Die Gäste warteten besonnen. Dann ist klar: Das schlimme Unwetter zieht nördlich und südlich am Stadion vorbei. Die große Party kann starten. Bald nach der Ansage "Ladys and Gentlemen: The Rolling Stones" gibt es rosa Wölkchen am Himmel und einen goldenen Sonnenuntergang.
"Wir haben viel Spaß in München", sagt Jagger, und Zehntausende jubeln. No Satisfaction? Von wegen. You can't always get what you want? Hier irrt Mick Jagger, alle bekommen, was sie sich erträumt haben von diesem Abend.

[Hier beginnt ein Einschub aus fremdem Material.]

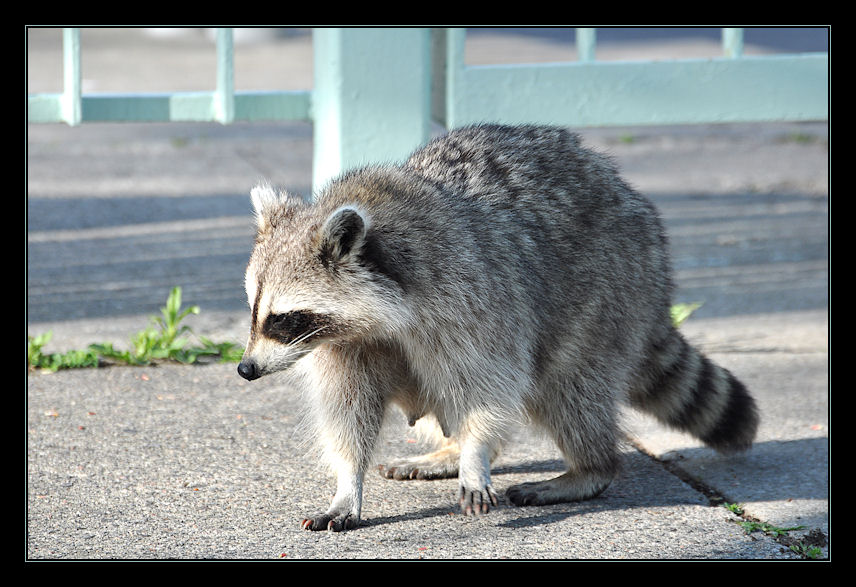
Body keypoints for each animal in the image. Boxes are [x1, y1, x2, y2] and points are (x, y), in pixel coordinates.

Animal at [237, 124, 760, 532]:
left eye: (283, 319)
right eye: (253, 310)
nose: (245, 369)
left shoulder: (472, 298)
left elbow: (490, 384)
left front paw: (475, 455)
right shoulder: (346, 346)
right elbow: (348, 411)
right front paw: (348, 484)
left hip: (611, 290)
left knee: (570, 389)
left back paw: (587, 467)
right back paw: (451, 450)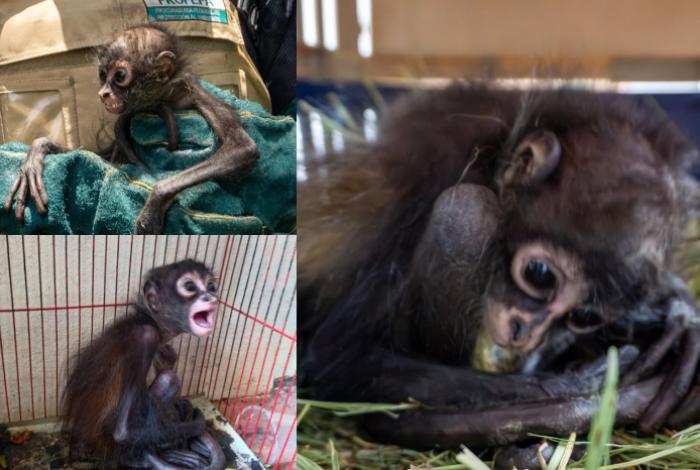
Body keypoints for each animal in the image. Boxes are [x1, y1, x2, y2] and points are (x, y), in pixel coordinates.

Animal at [3, 24, 259, 234]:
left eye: (120, 75)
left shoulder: (194, 93)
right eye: (102, 75)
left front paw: (154, 203)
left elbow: (243, 149)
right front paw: (36, 155)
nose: (103, 93)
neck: (159, 98)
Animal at [62, 259, 226, 469]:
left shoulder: (164, 348)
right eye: (190, 287)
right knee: (169, 380)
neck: (149, 319)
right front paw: (199, 424)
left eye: (211, 286)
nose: (211, 297)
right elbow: (123, 433)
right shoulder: (146, 338)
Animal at [298, 84, 700, 451]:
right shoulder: (418, 186)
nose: (526, 333)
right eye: (539, 275)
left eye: (584, 316)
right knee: (467, 211)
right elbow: (340, 360)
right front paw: (575, 385)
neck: (496, 148)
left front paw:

"Oh, a storm is threatening my very life today, if I don't get some shelter, oh yeah I'm gonna fade away", singt der Frontmann unter dem gelb-blau bestrahlten Olympiaturm und zu Bildern rauchender Kriegsruinen, und erinnert daran, dass es Schlimmeres als ein paar Regenschauer gibt. "War, children, is just a shot away."
Es ist ein großer Moment der größten alten Rockband der Welt. Und davon gibt es einige. Das kühl-kraftvolle "Ghosttown" etwa ist es für Tobias Kohler. Und Gerhard Vates schwärmt vom zweiten "Energie-Teil" der Show. Im ersten - "seltsame Versionen, etwas schlagerhaft" - hätten sie wohl ihre Kräfte geschont, resümiert der langhaarige Sunnyboy nach dem Konzert auf der Ehrentribüne.
Vates kennt Mick, Keith & Co. Er hat damals in den Musicland Studios Giorgio Moroder und Reinhold Mack assistiert, auch als die Stones in München "tonnenweise" Material aufgenommen haben. "Ich hatte selber eine Band. Ich habe nie nach Autogrammen gefragt. Sie waren immer voll nett zu mir", erinnert er sich. Nett, das sind die Stones immer noch.
Oder wie hat Jagger eben gesagt: "München, I mog dei." Er hat nichts verlernt.